Running the Game

This section has instruction for the GM on running the game.

Using Icon Relationships

For basic icon relationship rules, see Icon Relationships.

As a GM, use a PCs’ icon relationships three different ways: for starting a session, for in-game dramatic events, and for discovery and surprise.

Rolling Relationships at the Start of a Session

All players roll their PC’s icon relationship dice at the start of each session, and everybody sees the results. As usual, rolling a 6 with an icon die provides an unambiguous advantage. Rolling a 5 provides a similar advantage, but the benefit is balanced by complications and obligations that advance the story. By the end of the session, each 6 or 5 should contribute to the story somehow, either at the GM’s or player’s initiative.

The GM uses the results to think ahead about which icons come to the fore this session. Players use the results to start thinking about how their icon relationships might manifest in the story.

As GM, you bear most of the burden of improvising story elements based on the PCs’ icon relationship results. Your players may have great suggestions, but it’s on you to weave them together with the story elements and battles you have already prepared…or are planning to improvise on the spot.

Rolling New Story-guide Dice Mid-session

Story events and talents can create new icon relationships in the middle of play. Allow players to roll newly acquired icon dice right away as if they’d had them at the start of the session.

Icon Relationship Rolls as Dramatic Events

Players roll all of their relationship dice for a particular icon when their PCs are confronting that icon’s representatives, agents, or minions. The GM decides when an event-based roll is called for.

Story-guide rolls should occur most every session. Event-based rolls rise out of circumstances during play.

It’s never the player’s choice to roll icon relationship dice for dramatic events. When new circumstances and dramatic events force or suggest interactions or confrontations with forces or situations associated with a particular icon, the GM can call for an icon relationship roll as a shorthand guide to the dramatic results of the situation.

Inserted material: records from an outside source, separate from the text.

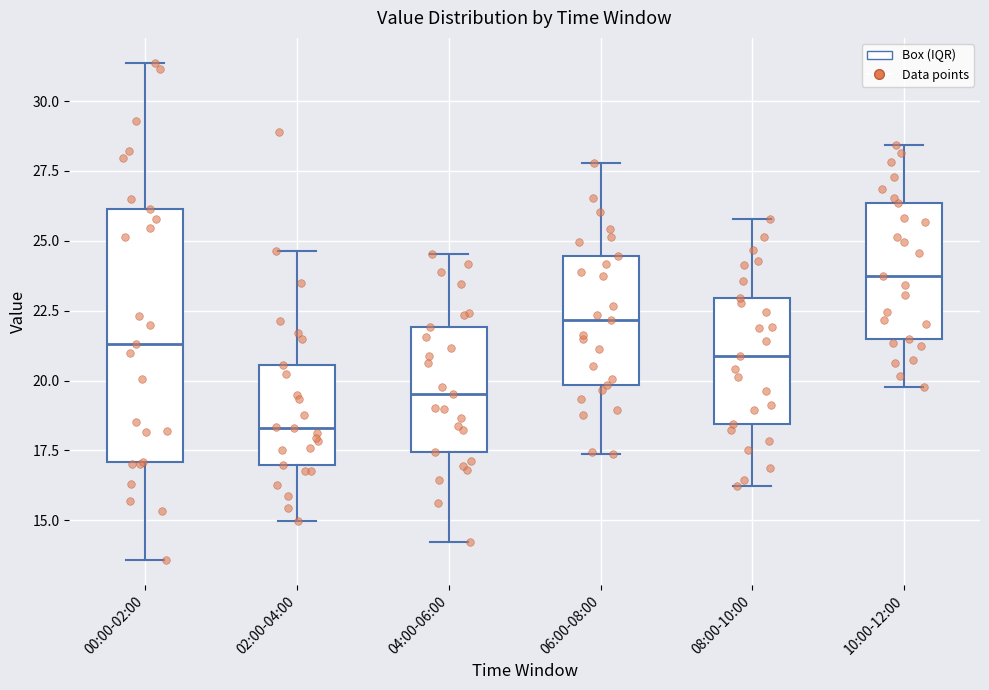

Reading left to right, transcribe this box plot: for each box, give where its median line is, the range the box spans, and where its two whiskers end, as read against the y-axis. The values are not printed on the chart, so give them approximately, as read against the axis.

00:00-02:00: median 21.5, box 17.0 to 26.0, whiskers 13.5 to 31.5
02:00-04:00: median 18.5, box 17.0 to 20.5, whiskers 15.0 to 24.5
04:00-06:00: median 19.5, box 17.5 to 22.0, whiskers 14.0 to 24.5
06:00-08:00: median 22.0, box 20.0 to 24.5, whiskers 17.5 to 28.0
08:00-10:00: median 21.0, box 18.5 to 23.0, whiskers 16.0 to 26.0
10:00-12:00: median 23.5, box 21.5 to 26.5, whiskers 20.0 to 28.5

Rolling a 5 with Icon Events

Getting a 5 on an icon relationship check moves the story forward, just like a 6 does, but it also generates a complication. A 5 means both good and bad results. The negative result might be secret, it might be delayed, and it might be nothing more than a promise until you figure out what it really means.

Discovery & Surprise

At the GM’s option, players may roll icon relationship dice to find out which icons are involved in a plot element, if any. When the characters have slalomed onto paths and adventures you did not anticipate, icon relationship rolls can serve as an idea generator with mechanics that everyone already understands.

Discovery dice aren’t interpreted as positively as other icon relationship rolls. You’re using the icon dice more to determine whether an icon has a stake in what’s involved, not necessarily whether the situation is going to work to a PC’s advantage.

You’ll probably use this style of roll most often when the characters have gone off your map, chasing enemies you hadn’t anticipated, seeking treasures you referred to earlier without having a clear idea about, and taking forest paths you hadn’t been aware existed. GMs who enjoy being surprised by new developments may opt for discovery rolls before improvising the consequences of the PCs’ unexpected steps.

Using icon relationship rolls from one or more characters keeps the new developments relevant to the players and possibly relevant to the overarching plot.